*AIM A:* Reproduce the article on foreclosures and home prices below, word for word and in full.
— START PASSAGE GIVEN —
Olick – fewer foreclosures mean lower prices?
Olick – fewer foreclosures mean lower prices?
“For years now we have been harping on how distressed home sales
put downward pressure on home prices all around them. Close to
twelve million borrowers are now in a negative equity position on
their homes because so many other borrowers were unable to afford
their mortgages. The logical assumption would then be that as
foreclosures ease, organic home prices will rebound. But what if
the current, unique state of the housing market turns that
assumption on its head? Foreclosure sales now make up a full one
third of the market nationally and far higher percentages in
states like California, Florida, Nevada, and Georgia. The supply
of these properties has actually been dropping, pushing prices
higher, even in the distressed category. There is huge investor
and first-time home buyer demand for distressed properties at the
low end of the market, and that has helped stabilize prices. ‘We
believe the distressed part of the housing market has already
bottomed,’ said Morgan Stanley analyst Oliver Chang on CNBC’s
Squawkbox. ‘The bid that we see from the investor is the reason
for this bottom.’ He sees further declines in organic home
prices. Why?
Banks have been very slow to release their repossessed (REO)
inventory onto the market, not to mention that foreclosure
processing delays have literally millions of properties still
sitting in foreclosure limbo. There is a dwindling supply of
foreclosures and rising investor demand. Analysts keep pointing
to overall falling inventories, but the current existing home
sales pace doesn’t account for that drop. The fact is that
with so much of the supply distressed, and so few organic sellers
putting their homes up for sale, the inventory drop is
artificially skewed to the recent lack of movement in
foreclosures and a crisis of confidence among potential organic
home sellers. Okay, so what about the fact that banks are
ramping up the process now, which could put more properties on
the market? That could boost supply, were it not for a new
government program to sell foreclosures in bulk to large
investors. Chang says over $1 billion in investor capital has
been raised over just the past six weeks to take advantage of
this new program, and he claims this could add up to 1.8 million
jobs. Property managers, renovators, rental agents, he says would
benefit from these bulk rental investments.
— END PASSAGE GIVEN —
*AIM B:* Collect each line of the records below that contains the string "building".
— START DATA EXCERPTS —
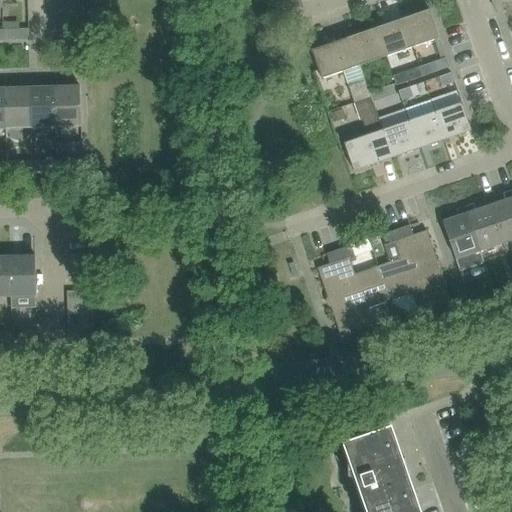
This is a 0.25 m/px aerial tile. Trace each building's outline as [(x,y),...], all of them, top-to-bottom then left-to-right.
[(84,12),(84,0),(59,1),(60,13),(84,12)] [(440,38),(430,10),(403,19),(413,48),(440,38)] [(85,24),(84,12),(60,13),(60,25),(85,24)] [(413,48),(403,19),(377,28),(387,57),(413,48)] [(85,37),(85,24),(60,25),(60,38),(85,37)] [(387,57),(377,28),(351,37),(361,66),(387,57)] [(20,39),(20,29),(4,29),(4,39),(20,39)] [(361,66),(351,37),(312,50),(322,79),(342,72),(348,89),(350,88),(355,102),(371,97),(360,66),(361,66)] [(445,58),(433,62),(437,72),(449,68),(445,58)] [(405,72),(393,76),(396,86),(408,82),(405,72)] [(454,82),(450,73),(439,77),(442,87),(454,82)] [(31,128),(30,81),(21,81),(21,87),(5,88),(6,129),(31,128)] [(56,127),(55,86),(40,87),(39,81),(30,81),(31,128),(56,127)] [(393,85),(382,89),(385,99),(396,95),(393,85)] [(82,126),(81,86),(55,86),(56,127),(82,126)] [(402,101),(413,97),(410,87),(398,91),(402,101)] [(385,99),(382,89),(370,93),(374,103),(385,99)] [(393,158),(383,130),(371,98),(353,104),(359,121),(362,120),(367,135),(344,143),(354,172),(393,158)] [(472,131),(462,103),(435,112),(445,140),(472,131)] [(445,140),(435,112),(409,121),(419,149),(445,140)] [(419,149),(409,121),(383,130),(393,158),(419,149)] [(83,153),(57,154),(57,160),(57,169),(83,168),(83,153)] [(57,169),(57,160),(41,161),(42,170),(57,169)] [(24,171),(24,161),(7,162),(8,171),(24,171)] [(511,239),(511,190),(502,193),(505,200),(491,205),(504,242),(511,239)] [(504,242),(491,205),(476,210),(474,203),(465,207),(481,250),(504,242)] [(481,250),(465,207),(457,210),(459,216),(443,221),(460,271),(485,263),(481,250)] [(401,258),(379,266),(384,283),(439,264),(428,230),(414,235),(410,225),(387,233),(390,243),(395,241),(401,258)] [(352,245),(327,253),(331,263),(318,267),(330,302),(384,283),(379,266),(357,273),(351,256),(355,255),(352,245)] [(37,295),(36,254),(10,255),(11,296),(37,295)] [(0,296),(11,296),(10,255),(0,255),(0,296)] [(293,275),(299,272),(296,263),(289,265),(293,275)] [(451,299),(439,264),(384,283),(390,301),(413,293),(419,310),(414,311),(417,321),(441,313),(438,303),(451,299)] [(374,324),(368,308),(390,301),(384,283),(330,302),(342,336),(355,331),(359,341),(382,333),(379,322),(374,324)] [(93,302),(93,290),(68,291),(68,303),(93,302)] [(511,304),(511,294),(497,299),(500,308),(511,304)] [(500,308),(497,299),(482,305),(485,313),(500,308)] [(94,314),(93,302),(68,303),(68,315),(94,314)] [(94,326),(94,314),(68,315),(69,327),(94,326)] [(38,325),(12,325),(13,341),(38,341),(38,325)] [(94,339),(94,326),(69,327),(69,339),(94,339)] [(414,511),(385,427),(351,439),(352,440),(343,443),(343,444),(344,444),(347,452),(337,455),(336,455),(335,456),(351,480),(352,479),(352,478),(356,477),(367,511),(414,511)]
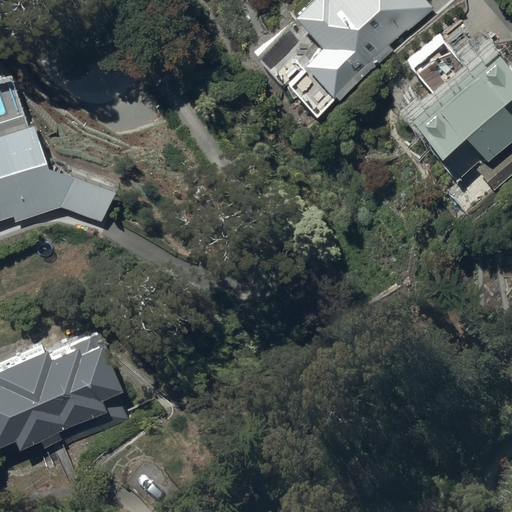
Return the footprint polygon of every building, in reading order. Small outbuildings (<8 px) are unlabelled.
[(257,46),(279,76),(289,68),(314,101),(392,42),(387,36),(404,19),(407,22),(429,0),(296,0),(319,30),(305,40),(290,22),(257,46)] [(432,77),(410,98),(459,163),(511,117),(511,47),(491,29),(466,51),(439,21),(408,50),(432,77)] [(0,206),(13,202),(16,211),(61,195),(96,207),(109,171),(44,150),(31,110),(0,120),(0,206)] [(511,129),(474,157),(493,181),(511,166),(511,129)] [(65,442),(130,414),(112,372),(121,368),(98,316),(76,326),(73,321),(47,332),(42,321),(0,339),(0,421),(11,416),(16,427),(37,418),(41,428),(56,422),(65,442)]
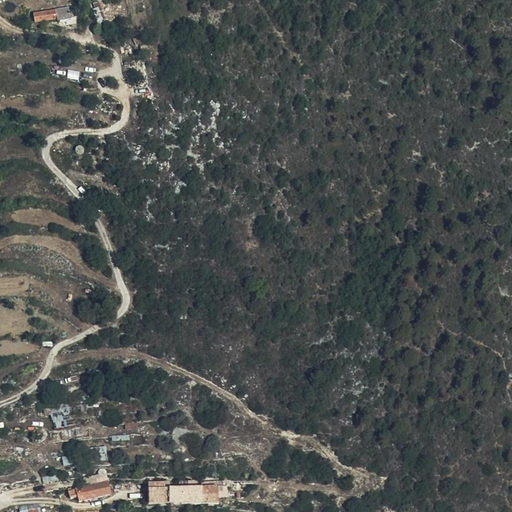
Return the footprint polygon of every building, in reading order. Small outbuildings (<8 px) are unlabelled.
[(72,18),(71,7),(33,10),(34,22),(72,18)] [(185,497),(212,495),(211,478),(200,478),(201,473),(192,473),(192,479),(182,479),(185,497)] [(126,475),(86,482),(87,491),(94,490),(96,493),(127,488),(126,475)] [(211,478),(212,495),(232,494),(231,486),(241,486),(240,475),(211,478)] [(162,497),(185,497),(182,479),(160,479),(162,497)] [(54,511),(54,502),(36,504),(36,511),(54,511)]
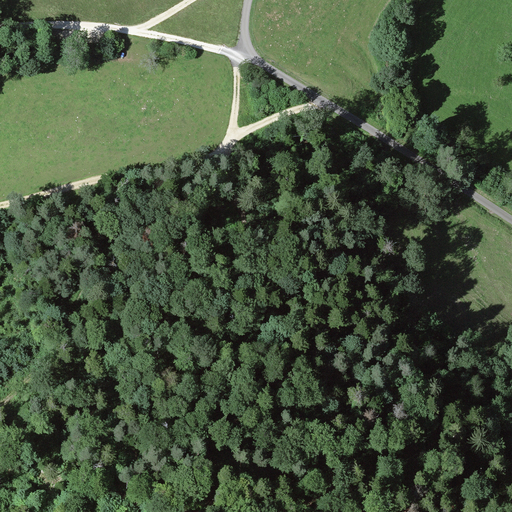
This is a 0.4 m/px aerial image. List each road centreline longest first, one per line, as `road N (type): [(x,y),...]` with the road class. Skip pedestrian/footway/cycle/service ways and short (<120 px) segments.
road 1 (track): [(363,511),(291,401),(264,339),(232,141)]
road 2 (unclassified): [(511,218),(240,53),(248,0)]
road 3 (track): [(0,404),(49,356),(154,170)]
road 4 (track): [(232,141),(211,155),(0,203)]
road 5 (track): [(232,141),(240,53),(137,31)]
road 6 (track): [(0,25),(137,31)]
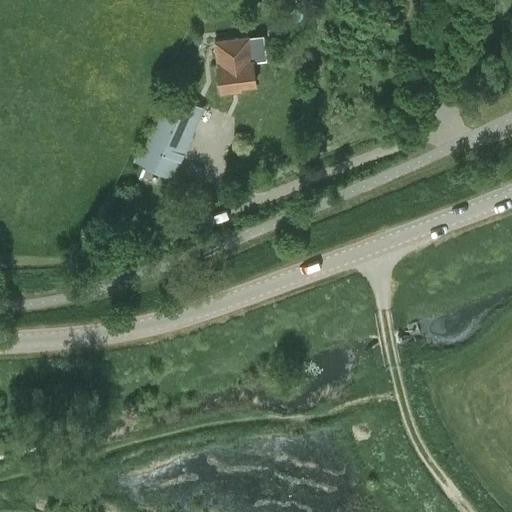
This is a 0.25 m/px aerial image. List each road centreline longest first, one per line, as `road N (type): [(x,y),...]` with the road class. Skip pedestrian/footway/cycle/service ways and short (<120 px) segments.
road 1 (tertiary): [(0,342),(163,323),(511,195)]
road 2 (track): [(403,395),(374,247)]
road 3 (track): [(462,511),(409,428),(403,395)]
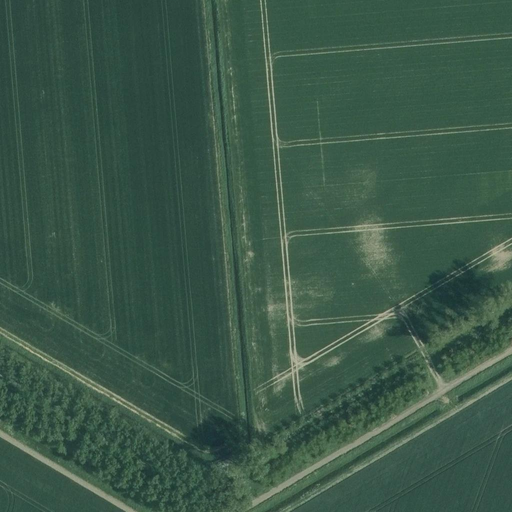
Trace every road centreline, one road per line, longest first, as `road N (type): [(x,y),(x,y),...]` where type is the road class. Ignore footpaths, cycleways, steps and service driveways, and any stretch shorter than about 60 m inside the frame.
road 1 (track): [(511,351),(249,511)]
road 2 (track): [(172,511),(0,409)]
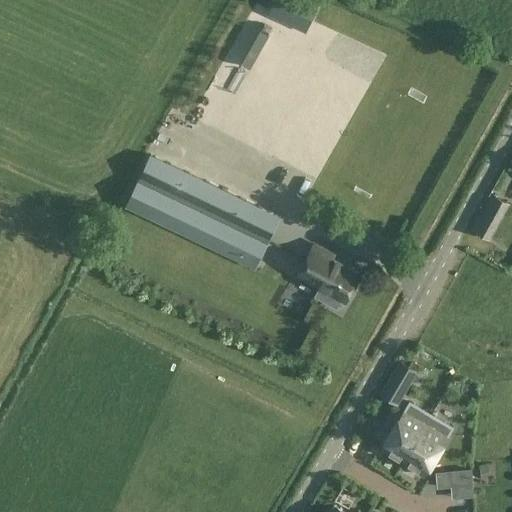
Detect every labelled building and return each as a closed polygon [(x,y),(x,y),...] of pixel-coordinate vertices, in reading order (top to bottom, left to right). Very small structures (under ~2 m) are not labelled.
[(275,0),(270,11),(306,30),(318,4),(317,4),(309,0),(275,0)] [(237,260),(262,208),(151,154),(126,206),(237,260)] [(346,302),(361,276),(332,260),(335,256),(315,245),(298,275),(320,287),(316,296),(336,307),(341,299),(346,302)] [(402,463),(431,414),(409,402),(405,410),(404,410),(381,451),(402,463)] [(424,476),(448,435),(452,427),(431,414),(402,463),(424,476)] [(451,472),(436,473),(438,487),(452,486),(451,472)] [(388,480),(360,482),(360,495),(389,493),(388,480)]
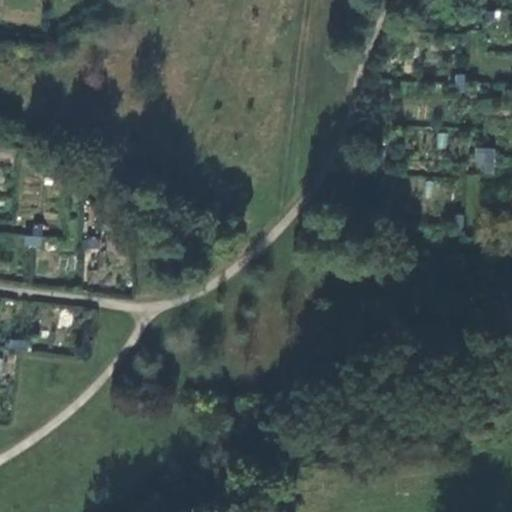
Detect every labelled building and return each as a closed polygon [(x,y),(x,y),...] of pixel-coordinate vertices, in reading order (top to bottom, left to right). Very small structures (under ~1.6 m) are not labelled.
[(451,98),(461,99),(462,77),(452,76),(451,98)] [(482,161),(482,170),(492,169),(493,151),(473,149),(472,160),(482,161)] [(449,236),(458,237),(459,218),(450,217),(449,236)] [(19,248),(37,248),(38,229),(29,228),(28,237),(20,236),(19,248)] [(78,254),(88,255),(88,245),(78,244),(78,254)] [(4,352),(23,354),(25,344),(5,342),(4,352)]
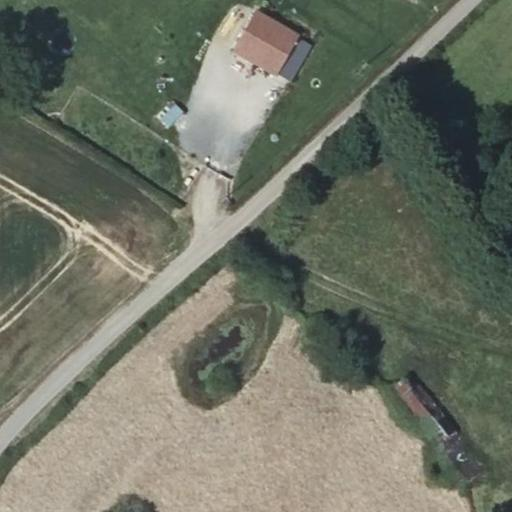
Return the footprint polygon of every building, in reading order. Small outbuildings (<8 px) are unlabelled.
[(231,26),(204,67),(246,92),(253,81),(265,89),(284,61),(231,26)] [(0,75),(15,91),(35,74),(0,35),(0,75)] [(409,373),(390,390),(438,444),(457,427),(409,373)] [(394,458),(386,465),(421,503),(449,475),(371,389),(351,407),(394,458)] [(435,447),(462,485),(487,467),(460,429),(435,447)]
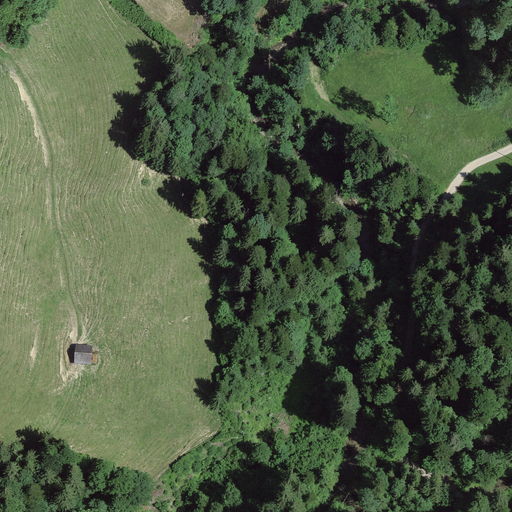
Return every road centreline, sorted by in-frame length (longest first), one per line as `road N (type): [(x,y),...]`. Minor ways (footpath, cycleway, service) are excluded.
road 1 (track): [(511,149),(466,171),(420,231),(395,422),(402,455),(472,511)]
road 2 (track): [(0,55),(47,151),(50,216),(74,317),(71,359)]
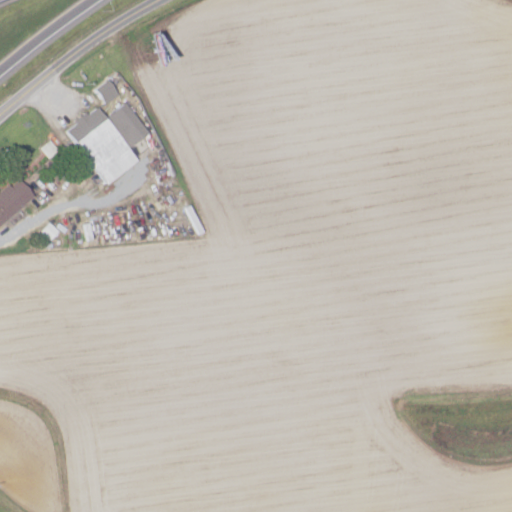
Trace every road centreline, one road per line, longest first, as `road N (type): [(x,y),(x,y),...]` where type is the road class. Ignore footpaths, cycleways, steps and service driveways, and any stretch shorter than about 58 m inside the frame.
road 1 (residential): [(0,112),(155,0)]
road 2 (motorway): [(0,76),(98,0)]
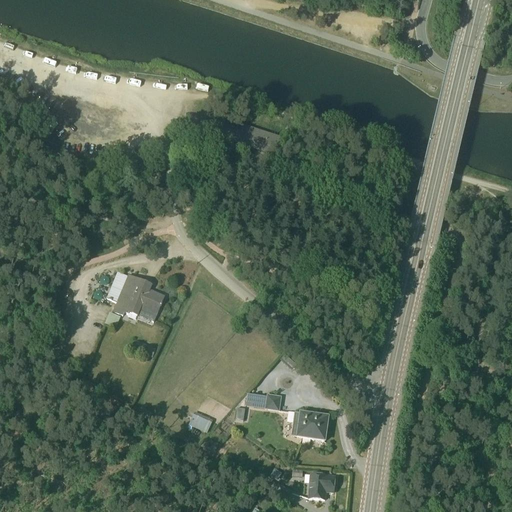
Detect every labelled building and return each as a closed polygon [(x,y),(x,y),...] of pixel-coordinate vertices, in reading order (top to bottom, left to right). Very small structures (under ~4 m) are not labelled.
[(241,133),(231,130),(228,141),(274,157),(280,140),(243,128),(241,133)] [(164,299),(149,293),(151,288),(117,274),(106,300),(116,304),(112,314),(121,318),(122,316),(134,321),(136,316),(154,324),(164,299)] [(108,315),(104,326),(115,330),(120,320),(108,315)] [(155,350),(136,342),(133,351),(151,359),(155,350)] [(268,398),(267,399),(247,395),(245,408),(277,413),(280,399),(268,398)] [(211,422),(193,414),(188,427),(206,434),(211,422)] [(328,419),(293,414),(290,439),(325,444),(328,419)] [(334,478),(309,476),(307,501),(324,503),(325,495),(333,495),(334,478)] [(270,481),(265,490),(287,503),(292,494),(270,481)]
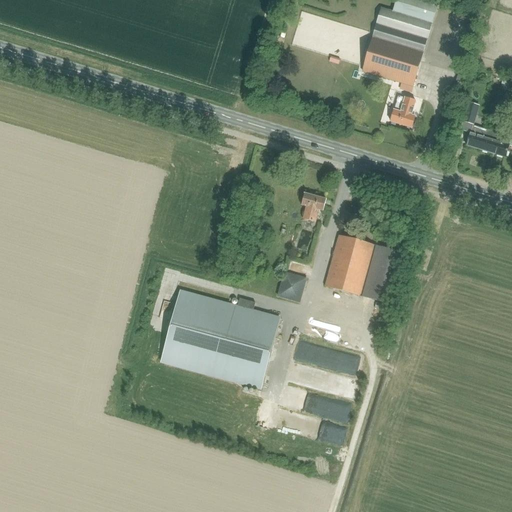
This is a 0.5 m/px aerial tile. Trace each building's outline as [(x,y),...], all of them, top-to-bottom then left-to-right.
[(372,37),(373,37),(423,52),(437,4),(423,0),(395,0),(392,12),(381,9),(372,37)] [(413,87),(423,52),(373,37),(362,72),(413,87)] [(337,53),(338,44),(330,44),(329,53),(337,53)] [(411,128),(415,117),(411,116),(415,101),(404,98),(400,112),(393,110),(390,122),(411,128)] [(507,109),(495,105),(494,105),(491,116),(503,120),(507,109)] [(468,112),(464,124),(470,126),(474,114),(468,112)] [(481,150),(487,130),(472,126),(470,133),(466,146),(481,150)] [(511,137),(511,138),(487,130),(481,150),(505,157),(509,145),(511,146),(511,137)] [(322,212),(326,200),(304,195),(301,206),(306,208),(302,220),(315,223),(318,211),(322,212)] [(393,306),(407,255),(339,236),(325,287),(393,306)] [(300,304),(307,279),(284,272),(276,297),(300,304)] [(179,292),(160,362),(261,389),(280,320),(253,312),(255,303),(239,299),(237,308),(179,292)]
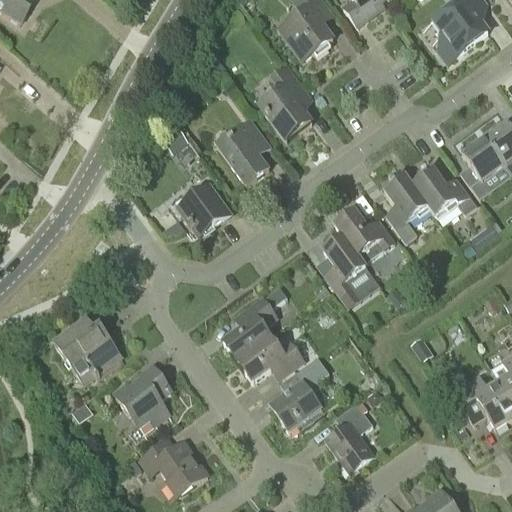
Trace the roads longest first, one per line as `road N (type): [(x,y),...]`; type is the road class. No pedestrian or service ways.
road 1 (residential): [(159,272),(209,277),(291,220),(299,196),(411,114),(436,115),(511,61)]
road 2 (residential): [(279,469),(263,462),(162,317),(159,272)]
road 3 (tertiary): [(90,170),(189,0)]
road 4 (residential): [(511,484),(473,482),(445,457),(418,460),(345,511)]
road 5 (tertiary): [(0,286),(62,216),(90,170)]
road 6 (residential): [(159,272),(139,222),(90,170)]
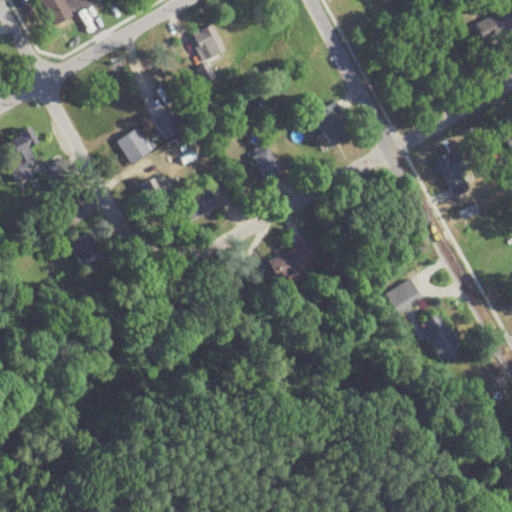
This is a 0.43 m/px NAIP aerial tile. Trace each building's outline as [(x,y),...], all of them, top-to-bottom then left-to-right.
[(89,2),(88,0),(35,0),(51,26),(89,2)] [(511,6),(470,22),(478,41),(511,27),(511,6)] [(347,138),(333,114),(312,126),(326,150),(347,138)] [(272,175),(269,145),(252,147),(254,176),(272,175)] [(26,158),(6,162),(9,182),(30,178),(26,158)]
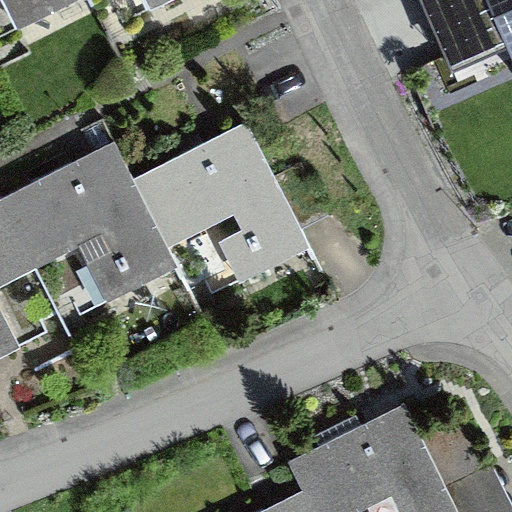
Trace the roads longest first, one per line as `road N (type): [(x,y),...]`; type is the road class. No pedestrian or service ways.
road 1 (residential): [(0,485),(474,293)]
road 2 (residential): [(474,293),(326,0)]
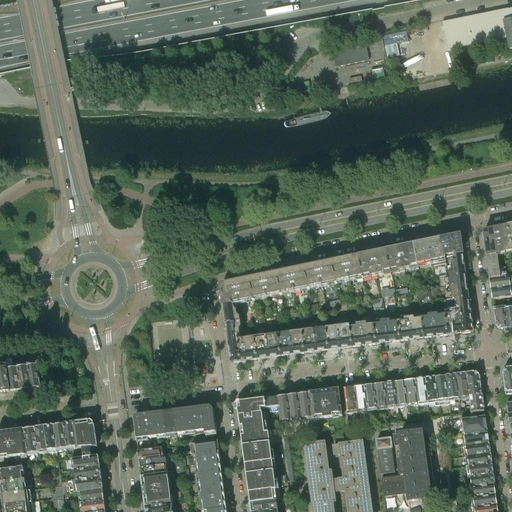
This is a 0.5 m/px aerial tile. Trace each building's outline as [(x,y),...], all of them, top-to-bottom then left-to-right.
— END DATA EXCERPTS —
*WORKED ANSWER A:*
Olick – fewer foreclosures mean lower prices?
Olick – fewer foreclosures mean lower prices?
“For years now we have been harping on how distressed home sales
put downward pressure on home prices all around them. Close to
twelve million borrowers are now in a negative equity position on
their homes because so many other borrowers were unable to afford
their mortgages. The logical assumption would then be that as
foreclosures ease, organic home prices will rebound. But what if
the current, unique state of the housing market turns that
assumption on its head? Foreclosure sales now make up a full one
third of the market nationally and far higher percentages in
states like California, Florida, Nevada, and Georgia. The supply
of these properties has actually been dropping, pushing prices
higher, even in the distressed category. There is huge investor
and first-time home buyer demand for distressed properties at the
low end of the market, and that has helped stabilize prices. ‘We
believe the distressed part of the housing market has already
bottomed,’ said Morgan Stanley analyst Oliver Chang on CNBC’s
Squawkbox. ‘The bid that we see from the investor is the reason
for this bottom.’ He sees further declines in organic home
prices. Why?
Banks have been very slow to release their repossessed (REO)
inventory onto the market, not to mention that foreclosure
processing delays have literally millions of properties still
sitting in foreclosure limbo. There is a dwindling supply of
foreclosures and rising investor demand. Analysts keep pointing
to overall falling inventories, but the current existing home
sales pace doesn’t account for that drop. The fact is that
with so much of the supply distressed, and so few organic sellers
putting their homes up for sale, the inventory drop is
artificially skewed to the recent lack of movement in
foreclosures and a crisis of confidence among potential organic
home sellers. Okay, so what about the fact that banks are
ramping up the process now, which could put more properties on
the market? That could boost supply, were it not for a new
government program to sell foreclosures in bulk to large
investors. Chang says over $1 billion in investor capital has
been raised over just the past six weeks to take advantage of
this new program, and he claims this could add up to 1.8 million
jobs. Property managers, renovators, rental agents, he says would
benefit from these bulk rental investments.

*WORKED ANSWER B:*
This is a 0.25 m/px aerial tile. Trace each building's outline as [(x,y),...], all of them, top-to-bottom then left-to-right.
Return the footprint polygon of every building, in reading order. Small outbuildings (<8 px) are unlabelled.
Return the footprint polygon of every building, in reading order. Small outbuildings (<8 px) are unlabelled.
Detect every labelled building and return each as a closed polygon [(x,y),(x,y),...] of pixel-coordinate vertices, in reading order (top to bottom, left to right). Very small structures (under ~2 m) are not labelled.
Detect every labelled building and return each as a closed polygon [(x,y),(x,y),...] of pixel-coordinate vertices, in reading order (top to bottom, left to right). Very small structures (under ~1.6 m) are not labelled.
Return the footprint polygon of every building, in reading order. Small outbuildings (<8 px) are unlabelled.
Detect every labelled building and return each as a closed polygon [(x,y),(x,y),...] of pixel-coordinate vertices, in reading order (top to bottom, left to right). Very small structures (under ~4 m) are not labelled.
This is a 0.5 m/px aerial tile. Trace each building's outline as [(x,y),...], all of them, top-to-bottom then left-to-right.
This is a 0.43 m/px NAIP aerial tile. Trace each building's outline as [(x,y),...], all of them, top-to-bottom then left-to-right.
This is a 0.5 m/px aerial tile. Trace each building's outline as [(x,y),...], all of them, top-to-bottom then left-to-right.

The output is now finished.